Graças à amplitude intelectual e política do agora saudoso Professor Amarílio, foi possível realizar uma série de debates de dirigentes sindicais e comunitários com cidadãos de Campo Grande, sobretudo da região do emblemático Bairro Guanandi, durante a ditadura um verdadeiro bastião de resistência oposicionista.

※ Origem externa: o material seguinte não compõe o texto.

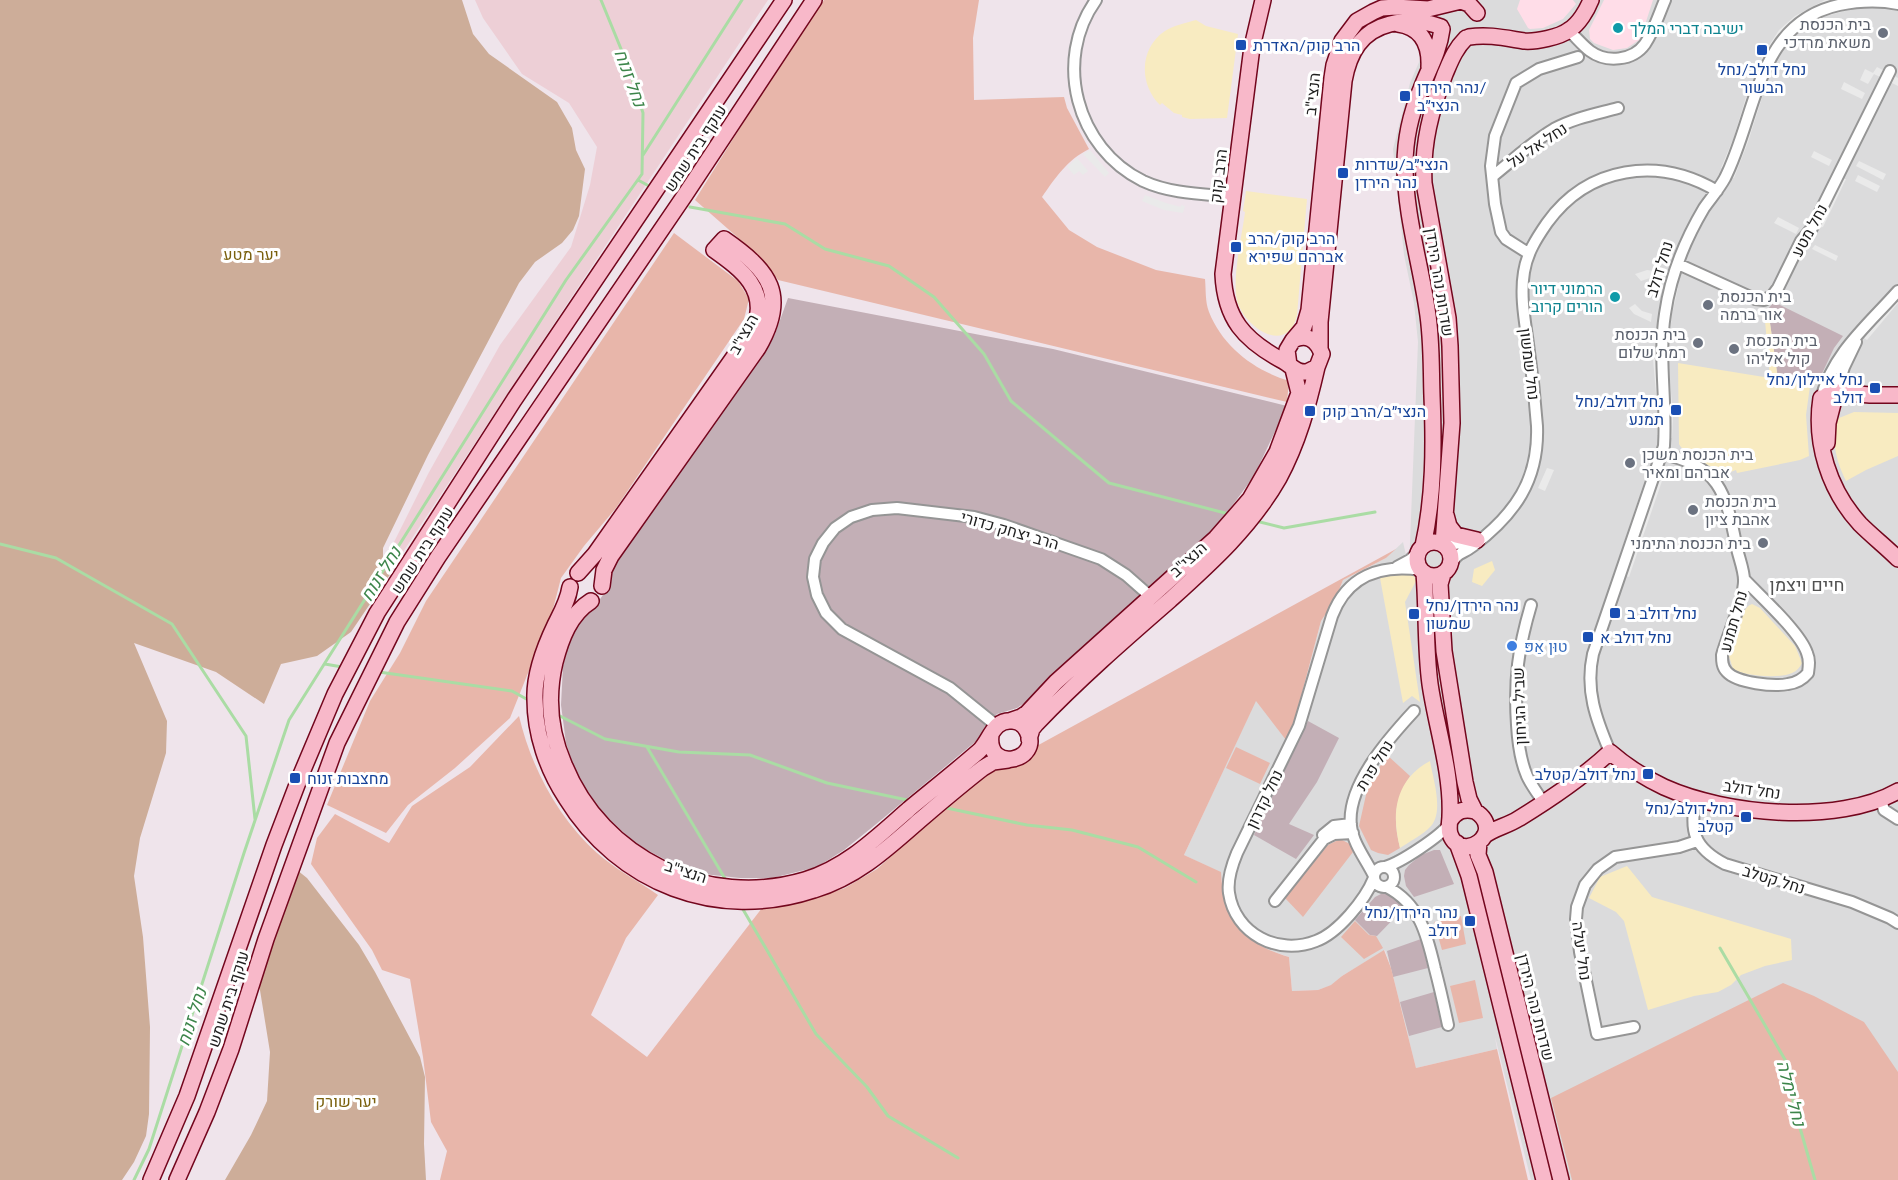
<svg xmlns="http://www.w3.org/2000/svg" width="1898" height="1180" viewBox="0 0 1898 1180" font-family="Lato,Heebo,sans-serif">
	<rect width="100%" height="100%" fill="#efe4eb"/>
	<path fill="#dbdbdc" d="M1446,0h452v1180h-367l-36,-143 2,12 -81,19 -25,-100 -6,-18 -43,26 -10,9 -14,5 -26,1 -3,-34 -26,-9 -19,-14 -9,-9 -9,-19 -6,-34 -36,-17 72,-155 30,39 13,-25 3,-21 19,-72 14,-21 8,-20 43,-22 17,-16 6,26 9,-226 -4,-39 -10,-48 -11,-106 17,-66z"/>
	<path fill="#ffdde8" d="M1520,0h53l3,4 -13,15 -20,9 -13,1 -2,-1 -11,-19z
		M1604,0h49l-11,34 -3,6 -12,8 -14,2 -19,-7 -4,-4 -1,-9z"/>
	<path fill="#c3afb6" d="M788,298l265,51 234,57 -33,70 -25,34 -20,23 -172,161 -20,14 -20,6 -13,14 -3,9 -106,88 -31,25 -27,17 -45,11h-32l-37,-4 -28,-9 -39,-21 -32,-30 -26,-35 -12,-36 -5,-38 2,-39 7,-27 14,-24 12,-10 11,-16 9,-31 148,-206 11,-18z
		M1774,302l69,34 -9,12 -15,32 -9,6 -12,-5 -20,-2 -10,-70z
		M1308,721l31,17 -22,44 -28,42 25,11 -18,24 -42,-24z
		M1434,850h6l14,34 -40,13 -8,-11 -2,-10 1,-6 4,-5 12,-10z
		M1383,893l12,3 10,11 -28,29 -7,-1 -15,-15 20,-23z
		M1421,939l7,29 -35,9 -6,-26z
		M1434,992l8,35 -33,9 -9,-34z"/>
	<path fill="#edcfd6" d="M475,0h293l-369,558 -10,-6 39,-78 72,-129 71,-98 19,-62 7,-38 -28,-44 -47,-29 -39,-56z"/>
	<path fill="#e8b6aa" d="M824,0h155l-6,38 1,62 90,-3 3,11 22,41c-22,11 -33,28 -47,48l27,33 28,17 59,23 49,9c1,10 0,23 4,33 14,35 45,58 80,69l-2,21 -509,-122 -18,-23 -65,-57 85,-136z
		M674,233l64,48 11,18 -5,20 -128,189 -32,38 -23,32 -9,35 -42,105 -55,50 -47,37 -22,28 -59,-28 43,-104 30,-48 26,-52z
		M1396,549l-10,9 -43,22 -8,20 -14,21 -19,72 -3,21 -13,26 -30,-39 -72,154 37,17c2,47 22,72 68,85l3,34 26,-1 13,-5 11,-9 42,-26 7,18 25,100 81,-19 31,131h-1088l7,-29 -16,-29 -8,-65 -13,-78 -28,-9 -10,-20 -61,-86 6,-26 18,-24 54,29 23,-37 58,-39 49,-51c12,51 39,102 78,137 18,16 41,28 61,42l-32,43 -35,77 56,42 115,-149 44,-7 39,-13 32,-19 110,-99 46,-22z
		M1236,747l34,16 -10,21 -34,-16z
		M1387,755l23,21c-16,27 -17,42 -10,72l-12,7 -10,-2 -7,-3 -12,-24 9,-40z
		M1340,839l10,5 3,8 -50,65 -18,-19 43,-53z
		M1461,916l5,28 -24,6 -8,-28z
		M1355,921l14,14 7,1 7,12 -19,11 -23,-22z
		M1475,980l8,38 -24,5 -9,-37z
		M1783,983l31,13 50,26 34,50v108h-326l-21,-82z"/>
	<path fill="#cdad99" d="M0,0h462l11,34 16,20 68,48 15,26 4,22 9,19 -6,47 -6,14 -11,13 -27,19 -16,21 -91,172 -45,93v10l10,12 -42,62 -34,24 -36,8 -17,40 -48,-32 -82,-29 33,78 -1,32 -26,85 -6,38 9,61 7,90 -1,87 -3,22 -12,26 -12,18h-122z
		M292,866l15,12 52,67 16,27 45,85 5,20 -1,67 2,36h-201l26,-45 16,-34 3,-49 -11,-68z"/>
	<path fill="#f8ebc1" d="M1196,20l10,6 32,8 -11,84 -37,1 -8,-2v-2l-8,-2 -12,-10 -2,2c-21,-20 -21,-57 5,-74 9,-6 21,-8 31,-11z
		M1246,191l61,8 -10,116c-9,41 -53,13 -60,-15 -5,-23 5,-64 8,-88l-2,-1z
		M1764,309h4l10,70 20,2 12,5 -4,29 3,41 -9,4 -63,13 -1,-3 -14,5c-12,-12 -37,-19 -43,-31l-1,-81 92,15z
		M1854,412l44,1v43l-32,14 -20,11c-9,-18 -17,-44 -7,-63z
		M1492,561l3,9 -13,16 -10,-4 2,-13z
		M1405,572l9,4 2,5 -11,21 15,100 -8,-6 -9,7 -23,-125z
		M1752,604l8,4 35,38 7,17c-2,4 -5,8 -10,10 -12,6 -48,3 -59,-4l-4,-13 1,-11c13,-10 7,-35 22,-41z
		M1430,761c3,18 14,50 1,65 -8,9 -21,15 -31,22 -9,-35 -5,-68 30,-87z
		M1627,866l25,31 139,42 1,21 -27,6 -24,9 -10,10 -13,7 -24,4 -46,14 -24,-89 -8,-9 -27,-14 11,-21z"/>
	<path fill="#eaeaea" d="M1825,0h11l-19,6 -20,12 -16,13 -18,28 -2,-1 18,-28 16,-14z
		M1876,5l22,3v3l-22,-3h-20l-33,9 -19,11 -14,12 -16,24 -2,-1 5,-9 26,-28 18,-11 11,-4z
		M1877,67l21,11v8l-24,-12 -6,10 -8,-4 5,-11 8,4z
		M1844,82l21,11 -3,6 -21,-10z
		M1761,90l3,1 -16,51 -14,36 -3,-1z
		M1746,97l3,1 -12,40 -13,31 -3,-1 13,-31z
		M1090,150l19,23 -4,4 -22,-23z
		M1814,151l18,9 -3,6 -18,-9z
		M1077,158l11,13 -5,4 -4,-4 -5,4 -7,-8z
		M1859,161l27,13 -3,6 -27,-14z
		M1858,175l22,11 -3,6 -22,-11z
		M1842,179h4l-23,48 -6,1z
		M1145,195l21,8 15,4v-2l4,1 -2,7 -19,-3 -22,-9z
		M1778,217l21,11 -3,6 -22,-11z
		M1815,245l23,11 -2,5 -24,-12z
		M1647,270l14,2 -2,7 -9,-1 -9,3 -6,-7z
		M1675,287l3,1 -6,26 -4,40 5,63 -1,21h-3l-2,-106z
		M1898,299v4l-31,37 -3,-2z
		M1635,304l7,7 10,3 -1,8 -17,-8 -5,-6z
		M1653,359h3l4,76h-3l1,-18z
		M1547,468l7,2 -9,21 -7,-3z
		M1647,474l3,1 -39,113 -2,-1z
		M1659,480l3,1 -33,96 -3,-1z
		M1411,897l16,22 5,14 19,78h-2l-40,-112z"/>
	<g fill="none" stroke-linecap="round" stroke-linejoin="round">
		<path stroke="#aadca4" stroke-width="3" d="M643,155l99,-155
			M638,180l11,6
			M690,207l95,17 40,25 64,17 45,31 50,57 27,47 98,82 120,31
			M1256,521l28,7 91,-16
			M0,544l56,14 116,66 74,112 9,83
			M325,664l17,3
			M379,672l133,19 18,10
			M558,715l47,24 74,13 71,3 77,28 85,18
			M647,747l80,135
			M942,807l85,18 45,5 66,17 58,35
			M741,906l75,128 51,53 21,29 70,42
			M1720,948l67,115 7,44 21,73
			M134,1180l15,-31 95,-296 45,-133 277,-440 76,-106 1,-61 -15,-47 -27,-66"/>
		<g stroke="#959595" stroke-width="14">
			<path id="street" d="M1096,0c-43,60 -20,148 47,181 28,13 61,13 91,16
				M1569,31c7,6 13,14 21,20 16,12 43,10 55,-7 9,-13 14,-30 20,-44
				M1493,176c20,-16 39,-34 61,-47 20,-11 42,-15 64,-21
				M1528,253l-22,-14 -5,-7 -6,-28 -4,-38 4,-30 21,-53 23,-14 39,-12
				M1678,264l77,35 9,1 8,-4 6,-8 23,-47 11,-13 78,-157
				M1836,392l8,-25 12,-25
				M1821,398c13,-46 46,-72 77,-107
				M1662,454c57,11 64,39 74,90 2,12 8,25 8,36 1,17 -17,56 -22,75 0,6 0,12 5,17 10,11 47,15 61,12 8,-1 15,-5 20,-11 1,-7 2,-13 -1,-20 -7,-21 -46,-56 -62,-73
				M1444,546l27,-5
				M1450,566c9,-16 10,-10 23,-20 42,-32 66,-66 64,-120 -2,-28 -5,-55 -9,-82 -3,-23 -8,-48 -4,-72 3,-19 12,-33 23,-49 41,-57 111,-67 170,-32
				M1397,567l13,-7 8,-8
				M1531,605c-13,44 -17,74 -14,120 1,17 3,35 10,51 4,9 11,18 17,27
				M997,726l-47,-38 -108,-59 -16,-16 -9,-18 -4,-18 2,-18 8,-16 12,-15 16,-11 21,-7 25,-2 77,9 30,8 97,34 25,16 25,22
				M1610,752c-14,-33 -25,-62 -17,-98l71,-208c3,-44 -6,-88 1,-132 5,-36 20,-74 39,-106 7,-10 15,-19 21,-30 32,-63 31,-155 114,-173 20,-4 39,-5 59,-1
				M1696,798c-7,33 -2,50 29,66l127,38 38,16 8,5
				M1881,800l3,10 14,9
				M1323,835l11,-9 17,-2
				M1385,867c15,-4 56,-31 65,-44
				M1374 877a10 10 0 1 1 20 0a10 10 0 1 1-20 0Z
				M1374,876c-7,-15 -21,-32 -23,-50 -5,-40 38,-88 63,-115
				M1374,878c-9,22 -36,55 -58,63 -38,15 -81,-7 -87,-48 -2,-14 3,-28 8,-40l62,-127 33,-110c15,-40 48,-52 89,-46
				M1387,887c33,17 40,48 48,82 5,19 9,37 13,56
				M1275,901l49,-62 10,-5 19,-1
				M1634,1027l-37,7 -17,-82 -4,-33 1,-12 8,-22 13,-16 17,-12 64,-10 18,-6"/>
		</g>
		<g stroke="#73061d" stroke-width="18">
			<path id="secondary" d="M1263,0l-11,47 -29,227c2,45 21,66 60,87 9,5 13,12 24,11l10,-5 5,-13c-5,-14 -15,-21 -29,-14l-6,10 2,15
				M1398,24c24,3 32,21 31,43
				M1469,37c19,-3 36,1 55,4 12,1 36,-4 45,-11 10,-6 18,-20 22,-30
				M1293,340l11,-13 5,-17 23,-232 2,-13 8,-24 15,-20 16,-9 9,-4 13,-1 33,2 33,-8 8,3 8,9
				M1320,348v-26l24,-241c5,-28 17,-50 46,-57 19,-4 33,-4 51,3
				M1827,395l9,-3 34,3h28
				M1821,398c-7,45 8,92 39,126 12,12 26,23 38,35
				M1827,443l1,-20 8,-31
				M1446,515l3,11 7,9 21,5
				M1417 559a17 17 0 1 1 34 0a17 17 0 1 1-34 0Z
				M1443,544l9,-121 -2,-77 -2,-28 -24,-135c-2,-39 7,-73 21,-109 6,-14 10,-25 21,-36
				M1423,546c11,-49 11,-100 9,-150 -1,-29 0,-58 -5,-87 -7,-47 -22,-96 -22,-144 0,-26 6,-52 16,-76 8,-21 18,-37 21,-60
				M578,573l17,-19 160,-227c13,-38 -13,-57 -41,-77l10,-11c46,32 65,56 34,109l-147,208 -7,14 -2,16
				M1424,573c3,37 1,74 6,111 6,42 22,89 20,132 0,6 -2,12 0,18 11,31 58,-2 25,-23 -11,-3 -19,0 -25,10
				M1443,574l-3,10 4,67 21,131 4,17 6,12
				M570,587c-2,14 -9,26 -15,38 -11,23 -21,49 -20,74 0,35 12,70 31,99 53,86 151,124 248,92 43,-13 73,-41 106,-70 20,-17 41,-35 63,-52l10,-6 15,-2
				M591,601c-21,13 -30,38 -36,61 -8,34 -5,70 9,102 38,95 143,145 241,116 42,-13 72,-43 104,-71 23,-19 47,-38 70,-58 11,-10 14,-32 33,-30 6,0 12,4 15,10 16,30 -41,43 -36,4
				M1009,721l12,-4 6,-4 29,-31 160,-144 34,-39 27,-47 22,-59 -6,-24
				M1029,739l3,-10 4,-5c42,-44 88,-84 134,-124 41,-37 81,-73 109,-122 19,-35 29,-72 38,-111
				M1484,836c10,-8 23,-10 34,-17 33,-20 64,-41 92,-67 16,14 35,26 54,35 62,28 174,38 234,4
				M1479,842l-1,13 7,17 76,308
				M1457,843l12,33 75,304
				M151,1180l36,-84 87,-251 26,-68 35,-83 42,-81 137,-213 270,-400
				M177,1180l30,-68 24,-63 35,-110 71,-196 60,-121 41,-65 247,-362 129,-195"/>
		</g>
		<use href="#street" stroke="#fff" stroke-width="10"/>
		<use href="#secondary" stroke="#f8b8c9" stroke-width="15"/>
	</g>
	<g fill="#0f9aa8" stroke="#fff" stroke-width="2">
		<circle cx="1618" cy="28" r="6"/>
		<circle cx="1615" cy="297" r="6"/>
	</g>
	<g fill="#6b7280" stroke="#fff" stroke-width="2">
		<circle cx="1883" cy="33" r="6"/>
		<circle cx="1708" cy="305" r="6"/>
		<circle cx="1698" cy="343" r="6"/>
		<circle cx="1734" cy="349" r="6"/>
		<circle cx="1630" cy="463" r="6"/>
		<circle cx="1693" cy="510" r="6"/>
		<circle cx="1763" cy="543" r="6"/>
	</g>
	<g fill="#1a4fb4" stroke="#fff" stroke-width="2">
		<rect x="1235" y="39" width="12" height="12" rx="3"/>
		<rect x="1756" y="44" width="12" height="12" rx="3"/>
		<rect x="1399" y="90" width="12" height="12" rx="3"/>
		<rect x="1337" y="167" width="12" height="12" rx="3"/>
		<rect x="1230" y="241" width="12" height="12" rx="3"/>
		<rect x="1869" y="382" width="12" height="12" rx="3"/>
		<rect x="1670" y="404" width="12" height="12" rx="3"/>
		<rect x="1304" y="405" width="12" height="12" rx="3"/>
		<rect x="1609" y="607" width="12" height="12" rx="3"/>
		<rect x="1408" y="608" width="12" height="12" rx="3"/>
		<rect x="1582" y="631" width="12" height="12" rx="3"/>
		<rect x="1642" y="768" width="12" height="12" rx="3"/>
		<rect x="289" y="772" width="12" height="12" rx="3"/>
		<rect x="1740" y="811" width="12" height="12" rx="3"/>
		<rect x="1464" y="915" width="12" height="12" rx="3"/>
	</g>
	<circle fill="#3f7fe0" stroke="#fff" stroke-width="2" cx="1512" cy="646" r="6"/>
	<g text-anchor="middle" stroke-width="6" stroke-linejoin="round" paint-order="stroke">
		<g font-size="16" fill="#5b616d" stroke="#fff" text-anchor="start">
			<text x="1871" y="30" text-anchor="end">בית הכנסת<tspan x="1871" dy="18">משאת מרדכי</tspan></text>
			<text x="1720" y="302">בית הכנסת<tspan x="1720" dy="18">אור ברמה</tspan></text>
			<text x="1686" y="340" text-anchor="end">בית הכנסת<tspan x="1686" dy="18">רמת שלום</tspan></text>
			<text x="1746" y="346">בית הכנסת<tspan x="1746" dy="18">קול אליהו</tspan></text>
			<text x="1642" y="460">בית הכנסת משכן<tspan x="1642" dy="18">אברהם ומאיר</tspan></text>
			<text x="1705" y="507">בית הכנסת<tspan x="1705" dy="18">אהבת ציון</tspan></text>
			<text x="1751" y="549" text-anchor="end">בית הכנסת התימני</text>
		</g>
		<g font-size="16" fill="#0d838f" stroke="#fff" text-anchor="start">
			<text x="1630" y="34">ישיבה דברי המלך</text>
			<text x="1603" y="294" text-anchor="end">הרמוני דיור<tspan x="1603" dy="18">הורים קרוב</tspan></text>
		</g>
		<g font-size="16" fill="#164399" stroke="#fff" text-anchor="start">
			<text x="1253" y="51">הרב קוק/האדרת</text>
			<text x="1762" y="75" text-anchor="middle">נחל דולב/נחל<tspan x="1762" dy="18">הבשור</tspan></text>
			<text x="1417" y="93">נהר הירדן/<tspan x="1417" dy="18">הנצי״ב</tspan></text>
			<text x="1355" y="170">הנצי״ב/שדרות<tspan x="1355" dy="18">נהר הירדן</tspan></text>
			<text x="1248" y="244">הרב קוק/הרב<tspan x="1248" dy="18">אברהם שפירא</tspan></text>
			<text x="1863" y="385" text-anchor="end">נחל איילון/נחל<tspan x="1863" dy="18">דולב</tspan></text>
			<text x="1664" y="407" text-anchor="end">נחל דולב/נחל<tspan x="1664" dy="18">תמנע</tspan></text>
			<text x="1322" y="417">הנצי״ב/הרב קוק</text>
			<text x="1426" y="611">נהר הירדן/נחל<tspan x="1426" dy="18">שמשון</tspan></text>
			<text x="1627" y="619">נחל דולב ב</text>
			<text x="1600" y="643">נחל דולב א</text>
			<text x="1636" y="780" text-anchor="end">נחל דולב/קטלב</text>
			<text x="307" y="784">מחצבות זנוח</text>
			<text x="1734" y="814" text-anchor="end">נחל דולב/נחל<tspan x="1734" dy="18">קטלב</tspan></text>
			<text x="1458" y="918" text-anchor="end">נהר הירדן/נחל<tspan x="1458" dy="18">דולב</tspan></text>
		</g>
		<g font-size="16" fill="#1e1e1e" stroke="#fff">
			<text transform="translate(1312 94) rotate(-84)" y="6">הנצי"ב</text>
			<text transform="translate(1537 145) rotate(-34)" y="6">נחל אל על</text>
			<text transform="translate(695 148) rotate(-57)" y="6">עוקף בית שמש</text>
			<text transform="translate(1218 176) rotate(-83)" y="6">הרב קוק</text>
			<text transform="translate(1809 230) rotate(-61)" y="6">נחל מטע</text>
			<text transform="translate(1659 269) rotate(-73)" y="6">נחל דולב</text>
			<text transform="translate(1440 282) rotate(81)" y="6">שדרות נהר הירדן</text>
			<text transform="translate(743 334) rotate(-61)" y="6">הנצי"ב</text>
			<text transform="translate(1530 364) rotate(83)" y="6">נחל שמשון</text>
			<text transform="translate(1010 530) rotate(16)" y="6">הרב יצחק כדורי</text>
			<text transform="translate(422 550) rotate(-57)" y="6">עוקף בית שמש</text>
			<text transform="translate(1188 559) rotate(-42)" y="6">הנצי"ב</text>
			<text transform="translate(1733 621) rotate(-74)" y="6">נחל תמנע</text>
			<text transform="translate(1519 706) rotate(-92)" y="6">שביל הגיחון</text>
			<text transform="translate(1374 765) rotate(-58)" y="6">נחל פרת</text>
			<text transform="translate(1752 789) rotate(8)" y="6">נחל דולב</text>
			<text transform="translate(1264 799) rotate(-64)" y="6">נחל קדרון</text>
			<text transform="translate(686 871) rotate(18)" y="6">הנצי"ב</text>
			<text transform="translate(1774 879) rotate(17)" y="6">נחל קטלב</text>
			<text transform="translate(1582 951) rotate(82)" y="6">נחל יעלה</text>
			<text transform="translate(228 999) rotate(-72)" y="6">עוקף בית שמש</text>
			<text transform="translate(1536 1007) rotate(76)" y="6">שדרות נהר הירדן</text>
		</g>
		<g font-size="16" fill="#7a600d" stroke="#fff">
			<text x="251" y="260">יער מטע</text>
			<text x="346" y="1107">יער שורק</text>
		</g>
		<g font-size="16" fill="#366cbe" stroke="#fff" text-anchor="start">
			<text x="1524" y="652">טוּן אַפּ</text>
		</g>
		<g font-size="18" font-style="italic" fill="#3c854a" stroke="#fff">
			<text transform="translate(630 78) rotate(70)" y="6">נחל זנוח</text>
			<text transform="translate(381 574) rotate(-58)" y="6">נחל זנוח</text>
			<text transform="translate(192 1017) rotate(-72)" y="6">נחל זנוח</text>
			<text transform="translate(1791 1093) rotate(75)" y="6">נחל ימלה</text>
		</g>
		<g font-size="18" fill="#515151" stroke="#fff">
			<text x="1807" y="591">חיים ויצמן</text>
		</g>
	</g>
</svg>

A esquina das ruas Piriá e Simplício Mascarenhas foi transformada em uma sede distrital de formação cidadã, em que temas que viriam a nortear as políticas públicas, como Saúde, Educação, Ciência e Tecnologia, Cultura e Lazer, Assistência Social, Trabalho e Emprego, Meio Ambiente, Agricultura Familiar, Reforma Agrária, Reforma Urbana etc, estavam na ordem do dia, no início da década de 1980, sete anos antes da Assembleia Nacional Constituinte, tema ali também tratado, mas com cuidado, pois havia gente que temia essa discussão.

Quando as atividades aumentaram e causaram uma ciumeira entre membros da cúpula de determinado grupo partidário, a ordem foi esvaziar as gavetas e encerrar, ainda que a toque de caixa, todo o processo construído milimetricamente por cidadãos comuns, em sua maioria anônimos, mas de grande visão e prática. Aliás, o Professor Paulo Freire fez de seu legado a valorização dessa práxis, coisa que doutos destes recônditos provincianos se recusam a enxergar ou compreender. Particularmente o querido Amarílio, tanto quanto Cimó e Mário Sérgio, foi de uma dignidade estonteante, fato testemunhado pelo querido Amigo Raul Valle Herrera, que, mais que conterrâneo, foi um corajoso Companheiro de aventura, tanto que depois acompanhou, já ao lado do querido Camarada Edson Moraes, em outra jornada memorável, no antigo Jornal da Cidade, sob a direção de redação deste nosso inspirador conterrâneo e que nada deve à atual versão.

Com meu retorno a Corumbá, em 1984, ficamos alguns longos anos sem contato, mas que os retomamos por causa da querida e saudosa Mariluce Bittar, a querida Irmã da Companheira de Vida do Amarílio, Marisa Bittar. No ano passado, durante uma memorável entrevista no programa radiofônico ‘Conversê’, do Jornalista Sérgio Souza Jr., transmitido pelas redes sociais, tive a felicidade de assistir e trocar mensagens com Amarílio, que disse estar em tratamento médico. Foi nosso encontro derradeiro, lamentavelmente. Mais que lembranças, ficam os inúmeros exemplos eloquentes de incansável combatente, pesquisador, historiador e professor para a posteridade, de cuja civilidade é responsável direto, por ação, reflexão e transformação.

Há pouco menos de um mês, por causa de nosso querido e agora saudoso Professor Paulo Cabral, a querida Professora Marisa Bittar me enviou emocionante mensagem, em que me dizia que Amarílio também estava lutando pela Vida. Nosso Companheiro Amarílio sempre lutou e haverá desde a eternidade continuar a lutar pela Vida. Vida com dignidade, Vida com Justiça Social, Vida com civilidade e respeito aos valores civilizatórios. À querida Marisa, ao Cecéu e a toda a querida Família, Amigos, Companheiros e Colegas, nossos sentimentos mais profundos e o reconhecimento perene do valor humano do querido Camarada que a Vida nos presenteou. Professor Amarílio Ferreira Junior, Presente! Na memória e no coração!